L’avenir peut donc paraître sombre pour l’activité sexuelle, car notre société accélère de plus en plus, et avec elle, ce désir de performance. On perd donc petit à petit la notion de plaisir.

Joanie Heppell cite l’exemple d’une gymnaste qu’elle a rencontrée et qui avait perdu toute notion de plaisir, que ce soit pour son sport ou pour sa vie sexuelle.

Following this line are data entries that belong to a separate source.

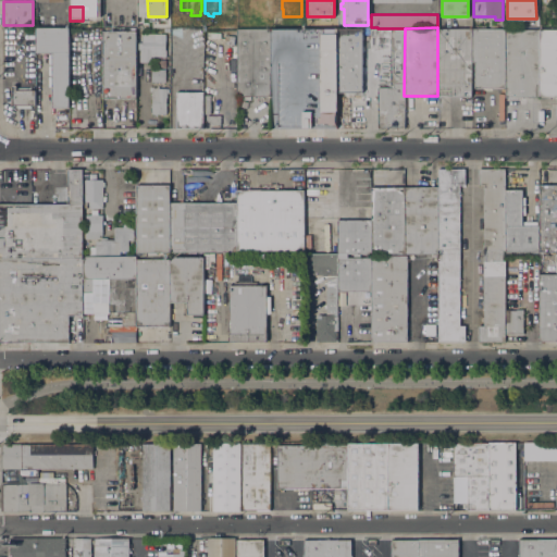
[(471,95),(437,96),(437,27),(471,28),(471,62),(471,95)]
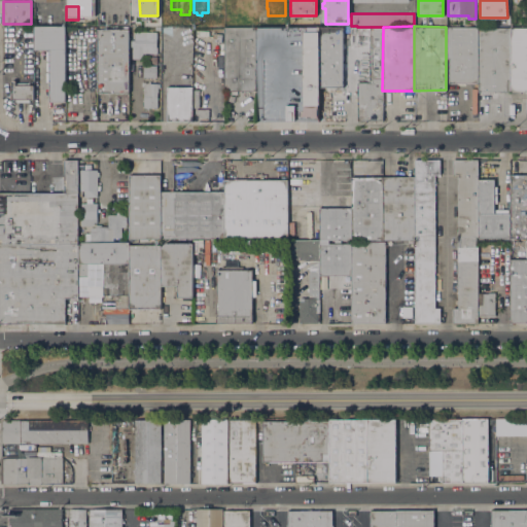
[(34,27),(65,27),(65,101),(49,101),(48,48),(34,48),(34,27)]
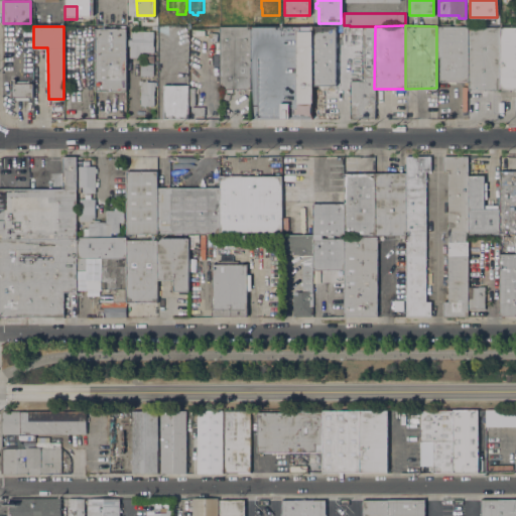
[(250,58),(250,89),(220,89),(220,26),(250,26),(250,58)]
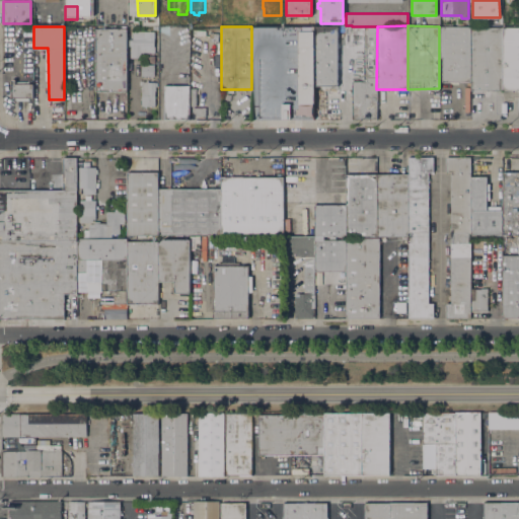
[(251,26),(314,26),(314,85),(314,119),(291,119),(291,118),(283,118),(283,119),(258,119),(258,59),(251,59),(251,26)]
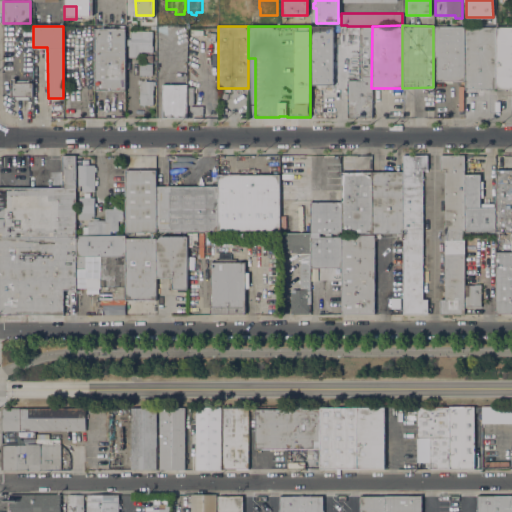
[(310,26),(332,26),(332,84),(310,84),(310,26)]
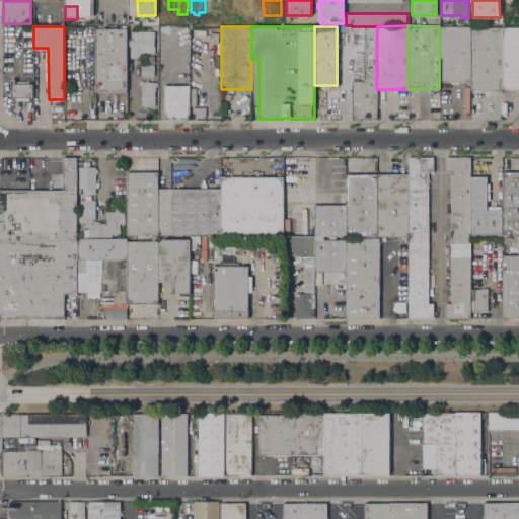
[(377,26),(376,89),(376,119),(352,119),(352,81),(364,81),(364,26),(377,26)]
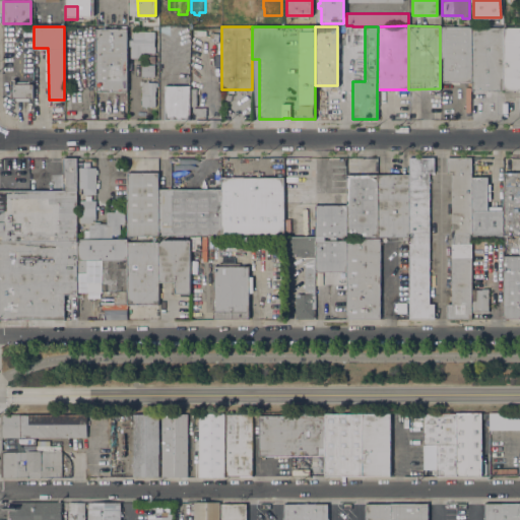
[(443,82),(443,58),(440,58),(440,26),(471,26),(471,81),(443,82)]
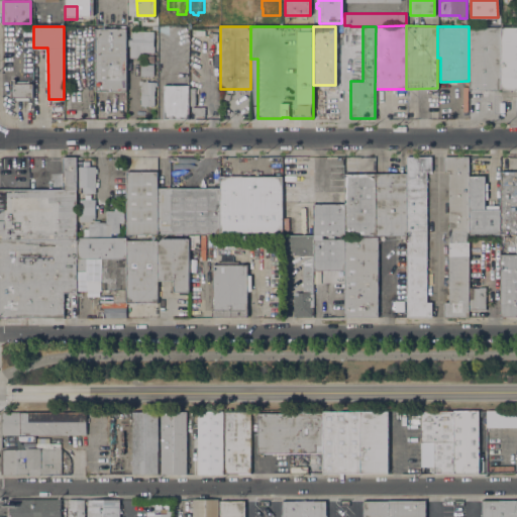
[(469,90),(469,81),(469,26),(500,27),(500,90),(469,90)]
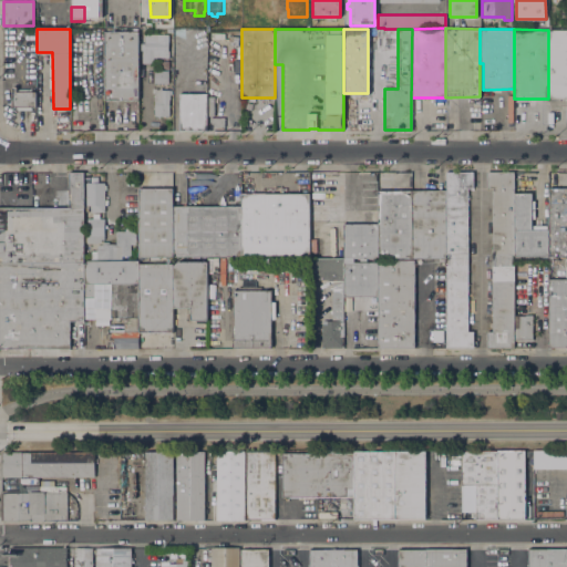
[(566,98),(548,99),(548,30),(566,30),(566,98)]
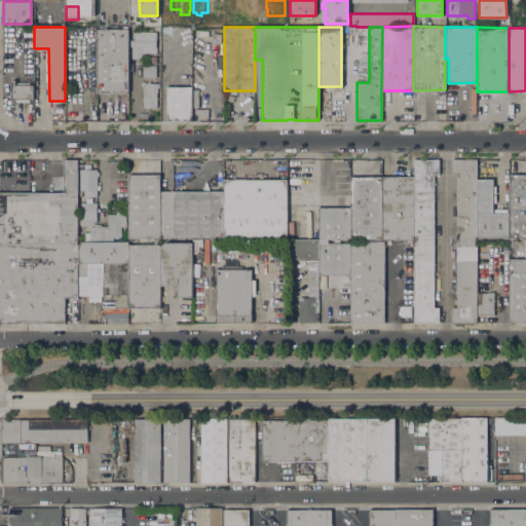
[(97,29),(128,29),(128,92),(97,92),(97,29)]
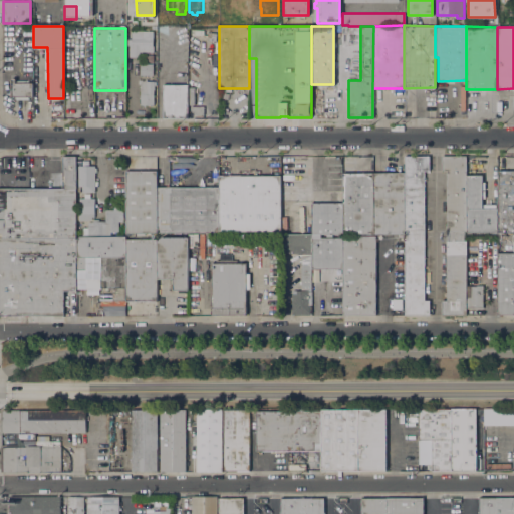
[(139,52),(139,57),(129,57),(129,45),(127,45),(127,39),(131,39),(131,31),(153,31),(153,45),(154,45),(154,52),(139,52)]
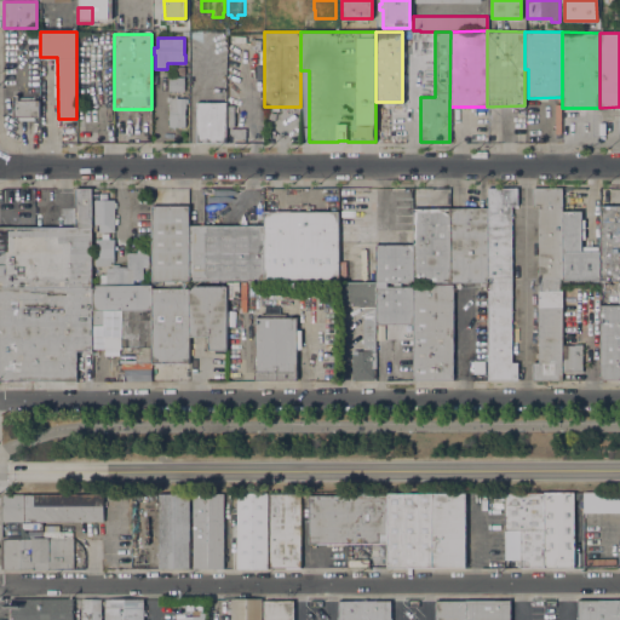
[(168,91),(168,79),(184,79),(184,91),(168,91)]
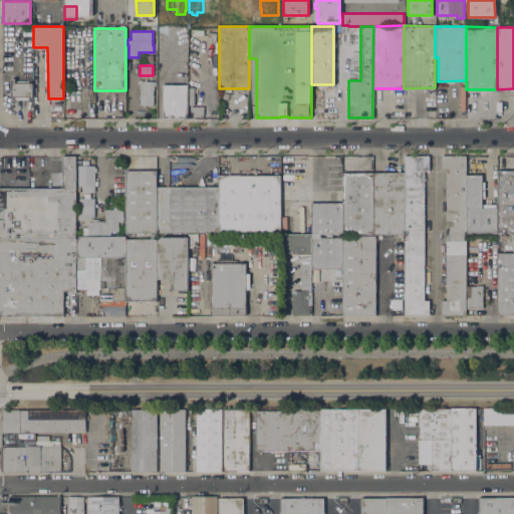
[(11,78),(15,78),(15,80),(28,80),(28,83),(32,82),(32,96),(28,96),(28,99),(15,99),(15,96),(11,96),(11,78)]
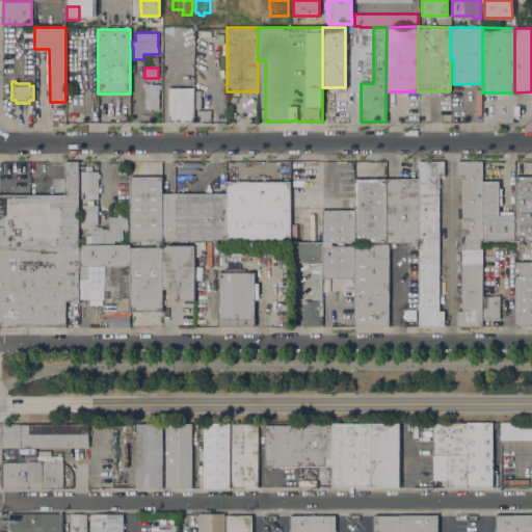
[(144,87),(142,87),(142,82),(148,82),(148,84),(149,84),(149,82),(152,82),(152,84),(161,84),(161,88),(159,88),(159,92),(159,108),(144,108),(144,87)]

C’est le bon mot en fait, le plaisir. Je pense à cette grande gymnaste qui me disait qu’elle n’avait plus de plaisir très tôt dans sa carrière. Elle n’avait non seulement plus de plaisir, mais elle ne s’amusait plus. Elle était donc très jeune, préadolescente, adolescente au moment où la sexualité commençait à fleurir, et bien elle s’interdisait elle-même de s’explorer. Les moments où elle pouvait se connecter avec son corps, elle voyait cela comme une erreur ou quelque chose qui allait la détourner d’un objectif. Donc, le plaisir est extrêmement loin, car quand on n’a plus de connexion avec soi-même, le plaisir ne peut plus être incarné.

La sexologue parle également de l’image corporelle des danseuses de ballet.

Ce qu’il faut retenir de tout cela, c’est qu’avant de donner du plaisir, il faut avant tout en avoir.

Et comme le disait Albert Einstein, lorsque vous faites quelque chose avec un tel plaisir, vous ne remarquez pas que le temps passe.